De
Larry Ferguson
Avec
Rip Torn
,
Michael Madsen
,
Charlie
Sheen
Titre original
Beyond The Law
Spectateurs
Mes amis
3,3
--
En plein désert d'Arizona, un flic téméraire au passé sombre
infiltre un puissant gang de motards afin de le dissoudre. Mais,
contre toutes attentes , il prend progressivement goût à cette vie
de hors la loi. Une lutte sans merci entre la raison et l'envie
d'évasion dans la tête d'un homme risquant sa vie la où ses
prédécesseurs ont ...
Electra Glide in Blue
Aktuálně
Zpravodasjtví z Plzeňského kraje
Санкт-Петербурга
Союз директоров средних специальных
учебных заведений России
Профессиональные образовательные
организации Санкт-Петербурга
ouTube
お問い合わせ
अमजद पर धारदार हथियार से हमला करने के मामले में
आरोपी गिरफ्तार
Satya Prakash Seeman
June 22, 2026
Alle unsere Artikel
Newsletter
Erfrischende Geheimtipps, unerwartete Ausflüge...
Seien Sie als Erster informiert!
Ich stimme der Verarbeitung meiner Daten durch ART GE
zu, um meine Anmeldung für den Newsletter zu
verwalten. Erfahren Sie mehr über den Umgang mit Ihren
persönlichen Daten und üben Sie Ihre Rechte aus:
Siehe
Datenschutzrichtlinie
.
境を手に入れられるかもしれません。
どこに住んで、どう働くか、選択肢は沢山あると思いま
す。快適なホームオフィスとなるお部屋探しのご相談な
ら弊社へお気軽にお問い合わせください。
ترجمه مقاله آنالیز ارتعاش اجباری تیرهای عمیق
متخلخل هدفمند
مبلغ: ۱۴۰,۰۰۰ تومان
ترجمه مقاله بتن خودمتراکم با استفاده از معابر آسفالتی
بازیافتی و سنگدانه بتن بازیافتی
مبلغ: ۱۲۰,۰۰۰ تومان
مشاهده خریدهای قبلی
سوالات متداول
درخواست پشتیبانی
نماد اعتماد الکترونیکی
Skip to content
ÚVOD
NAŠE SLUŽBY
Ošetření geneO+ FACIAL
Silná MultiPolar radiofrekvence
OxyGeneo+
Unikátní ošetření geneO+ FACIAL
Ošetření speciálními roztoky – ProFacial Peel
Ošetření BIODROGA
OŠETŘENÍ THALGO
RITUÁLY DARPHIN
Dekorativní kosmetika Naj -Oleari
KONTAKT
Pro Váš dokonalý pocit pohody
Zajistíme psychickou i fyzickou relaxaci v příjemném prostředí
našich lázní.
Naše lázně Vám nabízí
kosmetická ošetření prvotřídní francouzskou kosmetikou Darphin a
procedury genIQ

━━━━

_Your goal:_ Exactly as they stand, please print the lines from the first line of the records above down to the line that includes "Naše lázně Vám nabízí", both of those included and no others.

_Completed exercise:_
De
Larry Ferguson
Avec
Rip Torn
,
Michael Madsen
,
Charlie
Sheen
Titre original
Beyond The Law
Spectateurs
Mes amis
3,3
--
En plein désert d'Arizona, un flic téméraire au passé sombre
infiltre un puissant gang de motards afin de le dissoudre. Mais,
contre toutes attentes , il prend progressivement goût à cette vie
de hors la loi. Une lutte sans merci entre la raison et l'envie
d'évasion dans la tête d'un homme risquant sa vie la où ses
prédécesseurs ont ...
Electra Glide in Blue
Aktuálně
Zpravodasjtví z Plzeňského kraje
Санкт-Петербурга
Союз директоров средних специальных
учебных заведений России
Профессиональные образовательные
организации Санкт-Петербурга
ouTube
お問い合わせ
अमजद पर धारदार हथियार से हमला करने के मामले में
आरोपी गिरफ्तार
Satya Prakash Seeman
June 22, 2026
Alle unsere Artikel
Newsletter
Erfrischende Geheimtipps, unerwartete Ausflüge...
Seien Sie als Erster informiert!
Ich stimme der Verarbeitung meiner Daten durch ART GE
zu, um meine Anmeldung für den Newsletter zu
verwalten. Erfahren Sie mehr über den Umgang mit Ihren
persönlichen Daten und üben Sie Ihre Rechte aus:
Siehe
Datenschutzrichtlinie
.
境を手に入れられるかもしれません。
どこに住んで、どう働くか、選択肢は沢山あると思いま
す。快適なホームオフィスとなるお部屋探しのご相談な
ら弊社へお気軽にお問い合わせください。
ترجمه مقاله آنالیز ارتعاش اجباری تیرهای عمیق
متخلخل هدفمند
مبلغ: ۱۴۰,۰۰۰ تومان
ترجمه مقاله بتن خودمتراکم با استفاده از معابر آسفالتی
بازیافتی و سنگدانه بتن بازیافتی
مبلغ: ۱۲۰,۰۰۰ تومان
مشاهده خریدهای قبلی
سوالات متداول
درخواست پشتیبانی
نماد اعتماد الکترونیکی
Skip to content
ÚVOD
NAŠE SLUŽBY
Ošetření geneO+ FACIAL
Silná MultiPolar radiofrekvence
OxyGeneo+
Unikátní ošetření geneO+ FACIAL
Ošetření speciálními roztoky – ProFacial Peel
Ošetření BIODROGA
OŠETŘENÍ THALGO
RITUÁLY DARPHIN
Dekorativní kosmetika Naj -Oleari
KONTAKT
Pro Váš dokonalý pocit pohody
Zajistíme psychickou i fyzickou relaxaci v příjemném prostředí
našich lázní.
Naše lázně Vám nabízí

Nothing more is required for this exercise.